Obwandiyag, küçük yaşta silahlanır pusatlanır, babasının peşine takılır. Girmedikleri orman, çıkmadıkları volkan kalmaz. Dağlar, dereler, ovalar…

 

Efsane şefin adına Pontiac

 

Ohio, Illinois, Michigan’a uzanır, değişik insanlarla tanışırlar. New York çayırdır daha.

 

Hasılı omuzları genişler, kolları kalınlaşır, güçlü kuvvetli bir genç olur çıkar. Akranlarından daha iyi ok atar, daha iyi balta sallar, iyi binicidir, rüzgârla yarış tutar. 

 

Çok düşünür az konuşur, sözleri okkalıdır. “Hımmm” dedirtir insana.
Yeri ve zamanı gelir, kabilesine reis seçilir (1755). Artık lakabı “Pontiac”tır civarda.

 

Potavatomiler ve Ocibua’lar arasında da sevilir.
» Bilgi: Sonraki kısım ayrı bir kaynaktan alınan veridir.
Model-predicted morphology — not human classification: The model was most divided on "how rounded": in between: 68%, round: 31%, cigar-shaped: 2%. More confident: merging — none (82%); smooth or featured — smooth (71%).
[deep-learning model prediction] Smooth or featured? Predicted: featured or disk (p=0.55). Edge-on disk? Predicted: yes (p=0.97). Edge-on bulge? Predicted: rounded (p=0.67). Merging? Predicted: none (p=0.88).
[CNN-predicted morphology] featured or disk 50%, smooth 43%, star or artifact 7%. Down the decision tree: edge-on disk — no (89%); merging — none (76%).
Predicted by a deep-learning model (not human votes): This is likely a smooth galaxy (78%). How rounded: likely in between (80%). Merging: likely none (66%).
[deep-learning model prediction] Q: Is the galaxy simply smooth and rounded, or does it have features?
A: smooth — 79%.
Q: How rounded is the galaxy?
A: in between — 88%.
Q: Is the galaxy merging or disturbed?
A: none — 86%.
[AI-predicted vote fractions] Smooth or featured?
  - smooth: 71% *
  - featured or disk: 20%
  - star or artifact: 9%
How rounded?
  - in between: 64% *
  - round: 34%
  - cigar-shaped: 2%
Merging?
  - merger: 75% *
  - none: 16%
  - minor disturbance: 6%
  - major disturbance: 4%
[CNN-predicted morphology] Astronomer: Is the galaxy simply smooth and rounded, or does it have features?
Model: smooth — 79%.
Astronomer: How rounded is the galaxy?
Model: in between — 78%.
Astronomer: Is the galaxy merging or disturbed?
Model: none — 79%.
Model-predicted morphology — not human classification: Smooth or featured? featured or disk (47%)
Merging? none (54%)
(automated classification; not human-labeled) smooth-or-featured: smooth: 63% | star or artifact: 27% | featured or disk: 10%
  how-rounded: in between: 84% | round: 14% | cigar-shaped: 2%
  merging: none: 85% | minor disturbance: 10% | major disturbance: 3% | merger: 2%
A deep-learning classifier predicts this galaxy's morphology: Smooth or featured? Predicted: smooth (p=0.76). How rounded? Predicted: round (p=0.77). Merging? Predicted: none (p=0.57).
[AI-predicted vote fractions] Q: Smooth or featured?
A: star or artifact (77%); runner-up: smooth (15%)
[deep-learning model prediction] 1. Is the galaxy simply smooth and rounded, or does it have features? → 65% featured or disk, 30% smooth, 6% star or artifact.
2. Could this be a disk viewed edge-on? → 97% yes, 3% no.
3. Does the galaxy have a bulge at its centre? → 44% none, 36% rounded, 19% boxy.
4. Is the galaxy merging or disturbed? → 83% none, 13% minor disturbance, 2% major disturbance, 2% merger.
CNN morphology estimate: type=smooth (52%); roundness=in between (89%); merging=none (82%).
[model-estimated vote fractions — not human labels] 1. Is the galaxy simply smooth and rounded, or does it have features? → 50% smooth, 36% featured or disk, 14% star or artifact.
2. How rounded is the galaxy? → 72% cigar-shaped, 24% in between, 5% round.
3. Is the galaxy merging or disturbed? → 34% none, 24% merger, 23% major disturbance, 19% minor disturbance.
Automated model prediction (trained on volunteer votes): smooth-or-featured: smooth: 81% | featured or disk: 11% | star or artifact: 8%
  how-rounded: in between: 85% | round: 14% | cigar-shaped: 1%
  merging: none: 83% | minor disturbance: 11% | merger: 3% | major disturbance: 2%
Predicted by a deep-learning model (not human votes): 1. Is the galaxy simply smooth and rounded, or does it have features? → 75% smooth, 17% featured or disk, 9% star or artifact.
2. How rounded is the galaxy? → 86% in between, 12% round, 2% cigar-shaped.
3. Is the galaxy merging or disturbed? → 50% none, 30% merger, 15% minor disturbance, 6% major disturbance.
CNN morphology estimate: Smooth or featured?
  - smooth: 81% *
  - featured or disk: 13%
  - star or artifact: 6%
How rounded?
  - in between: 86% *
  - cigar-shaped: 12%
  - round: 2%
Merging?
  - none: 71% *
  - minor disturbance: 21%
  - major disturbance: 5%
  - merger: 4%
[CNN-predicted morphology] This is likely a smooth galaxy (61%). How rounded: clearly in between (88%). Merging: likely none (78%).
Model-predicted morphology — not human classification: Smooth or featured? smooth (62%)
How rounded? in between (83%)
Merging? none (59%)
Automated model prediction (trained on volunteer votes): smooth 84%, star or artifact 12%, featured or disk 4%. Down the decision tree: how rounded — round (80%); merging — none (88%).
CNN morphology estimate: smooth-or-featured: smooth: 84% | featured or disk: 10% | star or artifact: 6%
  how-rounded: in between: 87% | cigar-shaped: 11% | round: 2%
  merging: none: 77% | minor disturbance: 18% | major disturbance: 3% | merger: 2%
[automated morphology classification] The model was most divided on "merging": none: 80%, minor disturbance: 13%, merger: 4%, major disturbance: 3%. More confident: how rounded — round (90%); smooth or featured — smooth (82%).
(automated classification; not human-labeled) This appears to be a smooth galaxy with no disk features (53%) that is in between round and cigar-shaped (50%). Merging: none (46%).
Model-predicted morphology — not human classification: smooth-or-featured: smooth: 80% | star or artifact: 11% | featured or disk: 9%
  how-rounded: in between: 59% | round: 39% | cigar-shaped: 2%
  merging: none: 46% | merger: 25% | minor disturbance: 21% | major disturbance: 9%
Yürü dedi mi düşünmeden takılırlar ardına. 

SOLUK BENİZLİLER

Beyaz adam Illinois’e ilk defa 1673’te ayak basar. 
Yerliler yakaladıkları iki şaşkını (Louis Jolliet ve Jacques Marquette) reisin karşısına çıkarırlar. Normalde direğe bağlatıp cezalandırması gerekir ama kıyamaz. 

 

- Haydi kaybolun, bak bi’ daa görmiym buralarda!

 

Sen misin acıyan, yol olur, oluk oluk Avrupalı akar. Yabancılar mantar gibi biter, ayrık gibi sararlar. 

 

Çekişme, didişme derken çatışma çıkar. İki taraftan da ölenler yaralananlar olur, beyhude yıpranırlar. 

 

Sonra oturup çubuk içer, olurunu bulurlar (1760). 

 

Illinois köklü bir Kızılderili yurdudur, kendi lisanlarıyla (Algonquianca) konuşurlar. 8 bin yıllık mazileri vardır, hatıralarına sadıktırlar. 
Gelgelelim soluk benizli onları para ile tanıştırır, alkole alıştırır.

 

Kabilenin bilgesi oba oba dolaşır, halkı fuhuş ve müskirattan uzak tutmaya çalışır. Meğerki geçmiş ola. 

ALDIM VERDİM

Derken efendim Fransızlar, Mississippi’nin doğusundan vazgeçer, bölgeyi İngilizlere bırakırlar.   

 

Ama yerlilerin haberi yoktur bundan.

 

İngilizlerin ellerini kollarını sallayarak gelmesi, evlere kalelere yerleşmesi üzerine tedirgin olurlar.

 

Ata toprakları elden gidiyor mudur yoksa?

 

Gerginlik gün be gün artar, hani derler ya artık bir kıvılcıma...  

 

Pontiac tek tek kabile reisleri ile buluşur, savaş çağrısı yapar (1762). Her kabile kendisine yakın kaleye saldıracak, eş zamanlı hareket edilecek, İngiliz hâkimiyetine son vereceklerdir bir anda.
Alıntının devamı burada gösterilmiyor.